Prep 15 mins
Cook 30 mins
A desparate need for stuffing in stuffing-free Holland led me to create this for roast chicken. I serve them as balls but I am sure they could be baked as a 'cake' or used to stuff the chicken in your usual way. They would be lush with pig dishes.

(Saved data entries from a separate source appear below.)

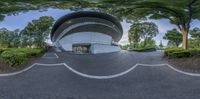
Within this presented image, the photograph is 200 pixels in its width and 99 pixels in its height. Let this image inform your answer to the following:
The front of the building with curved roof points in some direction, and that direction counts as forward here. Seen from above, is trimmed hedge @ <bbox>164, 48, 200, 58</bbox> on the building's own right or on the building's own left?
on the building's own left

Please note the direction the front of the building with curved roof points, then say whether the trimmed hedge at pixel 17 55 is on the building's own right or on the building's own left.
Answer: on the building's own right

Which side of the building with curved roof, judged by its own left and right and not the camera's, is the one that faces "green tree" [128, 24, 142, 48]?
left

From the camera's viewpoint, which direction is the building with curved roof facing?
toward the camera

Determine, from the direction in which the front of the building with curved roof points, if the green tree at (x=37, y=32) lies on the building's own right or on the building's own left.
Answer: on the building's own right

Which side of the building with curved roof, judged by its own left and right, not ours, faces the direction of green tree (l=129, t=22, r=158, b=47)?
left
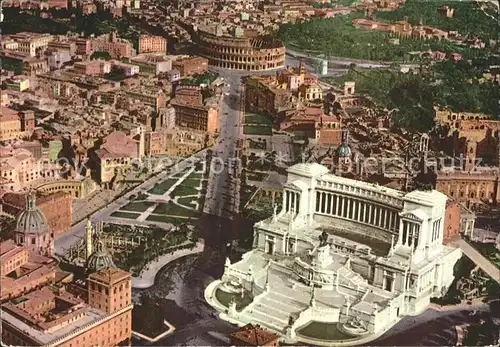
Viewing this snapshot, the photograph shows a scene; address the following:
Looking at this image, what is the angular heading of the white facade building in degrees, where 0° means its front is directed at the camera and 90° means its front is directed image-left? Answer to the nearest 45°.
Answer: approximately 45°
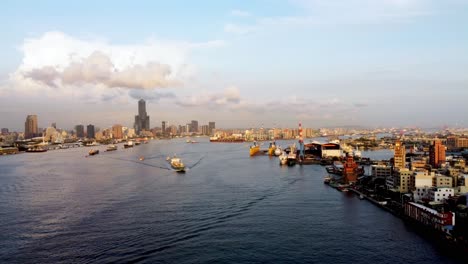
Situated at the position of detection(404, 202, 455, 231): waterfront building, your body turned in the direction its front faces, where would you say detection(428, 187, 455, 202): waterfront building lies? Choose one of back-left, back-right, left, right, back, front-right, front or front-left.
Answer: back-right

I plan on trying the mix as a crust for pork chops...
- 125 g fresh white breadcrumbs
- 1 egg
- 100 g lardons
- 1 tablespoon unsalted butter
- 1 large apple
- 2 garlic cloves
- 1⁄2 teaspoon thyme
- 1⁄2 teaspoon rosemary
- salt and pepper
- Preheat the oven to 200 degrees Celsius.
- Beat the egg.
- Dice the apple into small pieces.
- Crush the garlic in a pan.
- Cook the bacon bits with the garlic - there is no need to use oil because lardons release a lot of fat.

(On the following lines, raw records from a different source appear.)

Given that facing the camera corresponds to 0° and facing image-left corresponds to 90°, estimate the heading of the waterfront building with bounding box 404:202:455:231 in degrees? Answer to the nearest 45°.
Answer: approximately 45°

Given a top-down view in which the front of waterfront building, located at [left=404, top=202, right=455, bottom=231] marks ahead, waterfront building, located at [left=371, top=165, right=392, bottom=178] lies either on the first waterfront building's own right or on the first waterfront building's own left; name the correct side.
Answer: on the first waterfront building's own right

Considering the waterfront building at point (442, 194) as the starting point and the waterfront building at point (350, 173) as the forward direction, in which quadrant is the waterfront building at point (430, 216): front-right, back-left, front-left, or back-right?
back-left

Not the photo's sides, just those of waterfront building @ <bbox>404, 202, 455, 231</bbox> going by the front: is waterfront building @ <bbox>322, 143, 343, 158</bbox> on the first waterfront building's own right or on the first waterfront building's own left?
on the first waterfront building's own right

- Remove the lardons from the pan and swab with a kitchen towel to remove the excess fat.
- Remove the fat from the pan (hint: use a kitchen towel) and in the same pan melt the butter.
- Soften the apple in the butter.
- Mix all of the ingredients together.
- Form the stuffing into golf-ball size balls and bake in the oven for 30 minutes or until brown and crispy.